What about the rest of 2025?
Nostradamus, we are not. However, there’s a great deal of uncertainty surrounding the President’s policies, their impact on the 10-year Treasury bond yield, and whether we’ll see a widening of the federal deficit thanks to proposed changes. Due to this uncertainty, most expect mortgage rates to remain between 6% and 7% for the rest of 2025. According to Yun, there is a risk that mortgage rates could go higher if policy changes prove to be more inflationary than expected.
Given that the real estate market is practically on life support, more inflation could not come at a worse time.

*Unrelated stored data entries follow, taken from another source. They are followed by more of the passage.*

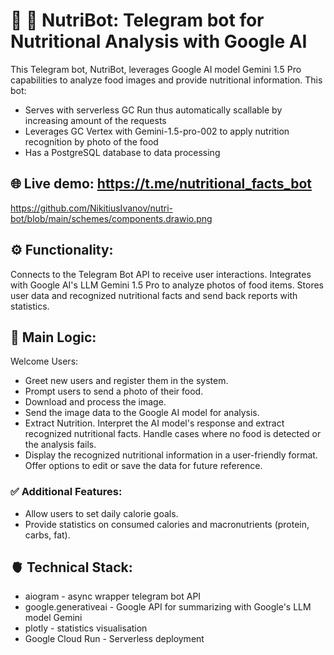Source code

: # 🤖 🥦 NutriBot: Telegram bot for Nutritional Analysis with Google AI
This Telegram bot, NutriBot, leverages Google AI model Gemini 1.5 Pro capabilities to analyze food images and provide nutritional information.
This bot:
* Serves with serverless GC Run thus automatically scallable by increasing amount of the requests
* Leverages GC Vertex with Gemini-1.5-pro-002 to apply nutrition recognition by photo of the food
* Has a PostgreSQL database to data processing

## 🌐 Live demo: https://t.me/nutritional_facts_bot

https://github.com/NikitiusIvanov/nutri-bot/blob/main/schemes/components.drawio.png

## ⚙️ Functionality:
Connects to the Telegram Bot API to receive user interactions.
Integrates with Google AI's LLM Gemini 1.5 Pro to analyze photos of food items.
Stores user data and recognized nutritional facts and send back reports with statistics.

## 🧠 Main Logic:
Welcome Users:

* Greet new users and register them in the system.
* Prompt users to send a photo of their food.
* Download and process the image.
* Send the image data to the Google AI model for analysis.
* Extract Nutrition. Interpret the AI model's response and extract recognized nutritional facts.
Handle cases where no food is detected or the analysis fails.
* Display the recognized nutritional information in a user-friendly format.
Offer options to edit or save the data for future reference.

### ✅ Additional Features:
* Allow users to set daily calorie goals.
* Provide statistics on consumed calories and macronutrients (protein, carbs, fat).

## 🫀 Technical Stack:
* aiogram - async wrapper telegram bot API
* google.generativeai - Google API for summarizing with Google's LLM model Gemini
* plotly - statistics visualisation
* Google Cloud Run - Serverless deployment
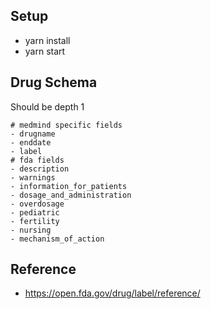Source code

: ## Setup
- yarn install
- yarn start

## Drug Schema
Should be depth 1
```
# medmind specific fields
- drugname
- enddate
- label
# fda fields
- description
- warnings
- information_for_patients
- dosage_and_administration
- overdosage
- pediatric
- fertility
- nursing
- mechanism_of_action
```

## Reference
- https://open.fda.gov/drug/label/reference/
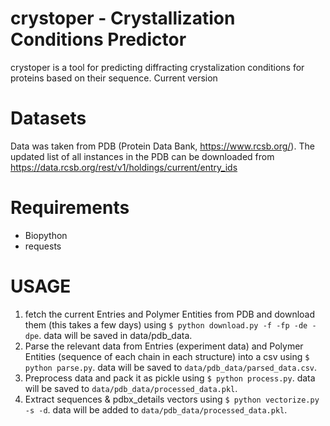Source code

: # crystoper - Crystallization Conditions Predictor  
crystoper is a tool for predicting diffracting crystalization conditions for proteins based on their sequence.
Current version 

# Datasets
Data was taken from PDB (Protein Data Bank, https://www.rcsb.org/).
The updated list of all instances in the PDB can be downloaded from https://data.rcsb.org/rest/v1/holdings/current/entry_ids

# Requirements
- Biopython
- requests

# USAGE

1. fetch the current Entries and Polymer Entities from PDB and download them (this takes a few days) using `$ python download.py -f -fp -de -dpe`.
data will be saved in data/pdb_data.
2. Parse the relevant data from Entries (experiment data) and Polymer Entities (sequence of each chain in each structure) into a csv using `$ python parse.py`.
data will be saved to `data/pdb_data/parsed_data.csv`.
3. Preprocess data and pack it as pickle using `$ python process.py`. 
data will be saved to `data/pdb_data/processed_data.pkl`.
4. Extract sequences & pdbx_details vectors using `$ python vectorize.py -s -d`.
data will be added to `data/pdb_data/processed_data.pkl`.




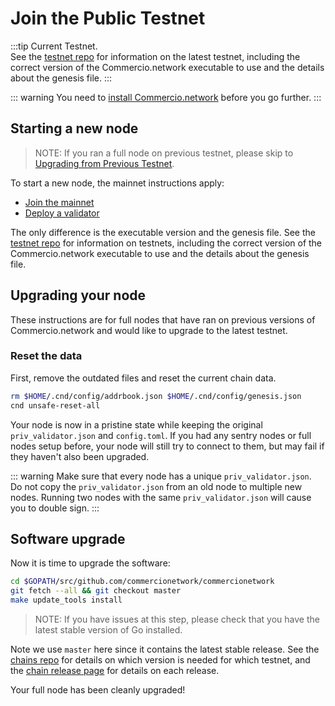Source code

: # Join the Public Testnet
:::tip Current Testnet.   
See the [testnet repo](https://github.com/commercionetwork/testnets) for information on the latest testnet, including the correct
version of the Commercio.network executable to use and the details about the genesis file. 
:::

::: warning 
You need to [install Commercio.network](./installation.md) before you go further.
:::

## Starting a new node
> NOTE: If you ran a full node on previous testnet, please skip to [Upgrading from Previous Testnet](#upgrading-your-node).

To start a new node, the mainnet instructions apply: 
* [Join the mainnet](./join-mainnet.md)
* [Deploy a validator](./validator-setup.md)

The only difference is the executable version and the genesis file.
See the [testnet repo](https://github.com/commercionetwork/testnets) for information on testnets, including
the correct version of the Commercio.network executable to use and the details about the genesis file. 


## Upgrading your node  
These instructions are for full nodes that have ran on previous versions of Commercio.network and would like to upgrade
to the latest testnet. 

### Reset the data
First, remove the outdated files and reset the current chain data. 

```bash
rm $HOME/.cnd/config/addrbook.json $HOME/.cnd/config/genesis.json
cnd unsafe-reset-all
```

Your node is now in a pristine state while keeping the original `priv_validator.json` and `config.toml`. 
If you had any sentry nodes or full nodes setup before, your node will still try to connect to them, but may fail if 
they haven't also been upgraded.

::: warning 
Make sure that every node has a unique `priv_validator.json`. Do not copy the `priv_validator.json` from an old node to 
multiple new nodes. Running two nodes with the same `priv_validator.json` will cause you to double sign.
:::

## Software upgrade
Now it is time to upgrade the software:

```bash
cd $GOPATH/src/github.com/commercionetwork/commercionetwork
git fetch --all && git checkout master
make update_tools install
```

> NOTE: If you have issues at this step, please check that you have the latest stable version of Go installed. 

Note we use `master` here since it contains the latest stable release. 
See the [chains repo](https://github.com/commercionetwork/chains) for details on which version is needed for which 
testnet, and the [chain release page](https://github.com/commercionetwork/commercionetwork/releases) for details on 
each release.

Your full node has been cleanly upgraded!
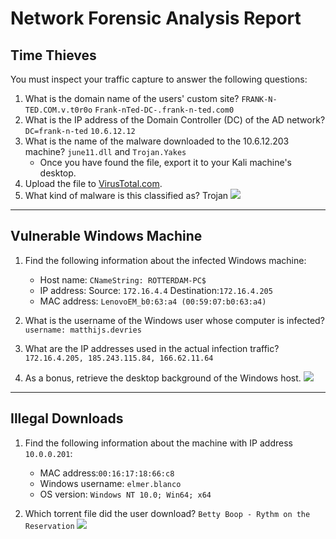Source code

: # Network Forensic Analysis Report

## Time Thieves 
You must inspect your traffic capture to answer the following questions:

1. What is the domain name of the users' custom site? `FRANK-N-TED.COM.v.t0r0o` `Frank-nTed-DC-.frank-n-ted.com0`
2. What is the IP address of the Domain Controller (DC) of the AD network? `DC=frank-n-ted` `10.6.12.12`
3. What is the name of the malware downloaded to the 10.6.12.203 machine? `june11.dll` and `Trojan.Yakes`
   - Once you have found the file, export it to your Kali machine's desktop.
4. Upload the file to [VirusTotal.com](https://www.virustotal.com/gui/). 
5. What kind of malware is this classified as? Trojan
![](virus_total_screenshot_day2_wireshark.png)
---

## Vulnerable Windows Machine

1. Find the following information about the infected Windows machine:
    - Host name: `CNameString: ROTTERDAM-PC$`
    - IP address: Source: `172.16.4.4` Destination:`172.16.4.205`
    - MAC address: `LenovoEM_b0:63:a4 (00:59:07:b0:63:a4)`
    
2. What is the username of the Windows user whose computer is infected? `username: matthijs.devries`
3. What are the IP addresses used in the actual infection traffic? `172.16.4.205, 185.243.115.84, 166.62.11.64`
4. As a bonus, retrieve the desktop background of the Windows host. ![](Desktop_Background_Windows_User.png)

---

## Illegal Downloads

1. Find the following information about the machine with IP address `10.0.0.201`:
    - MAC address:`00:16:17:18:66:c8`
    - Windows username: `elmer.blanco`
    - OS version: `Windows NT 10.0; Win64; x64`

2. Which torrent file did the user download? `Betty Boop - Rythm on the Reservation`
    ![](bettyboop_wireshark.png)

Looking through the presidential lens of history
Whether a president can directly impact the economy is a matter of debate. According to research from the School of Public Policy at Georgia Tech, between 1789 and 2009, the U.S. economy performed its best while Franklin D. Roosevelt, Warren Harding, Rutherford B. Hayes, and William McKinley occupied the Oval Office. The school’s research showed that each of these leaders possessed “soft skills,” like the ability to negotiate and compromise. Other common characteristics included:
- The ability to build and maintain trust in major political and economic institutions.
- A willingness to take charge (and full responsibility) in the face of a crisis.
It’s too early to determine if President Trump will positively impact the economy – particularly housing. However, if he can manage to help millions of Americans get into a home of their own, it can only burnish his reputation.
Why it matters
In 2024, the share of first-time homebuyers dropped to 24%. That is the lowest rate since 1981 when the NAR began tracking the number of first-time buyers. Buying a home and building equity is an essential factor in net worth. Consider this: In 2022, homeowners had a median net worth of $396,200, while renters and other non-homeowners had a net worth of $10,400. A healthy real estate market means more households building net worth.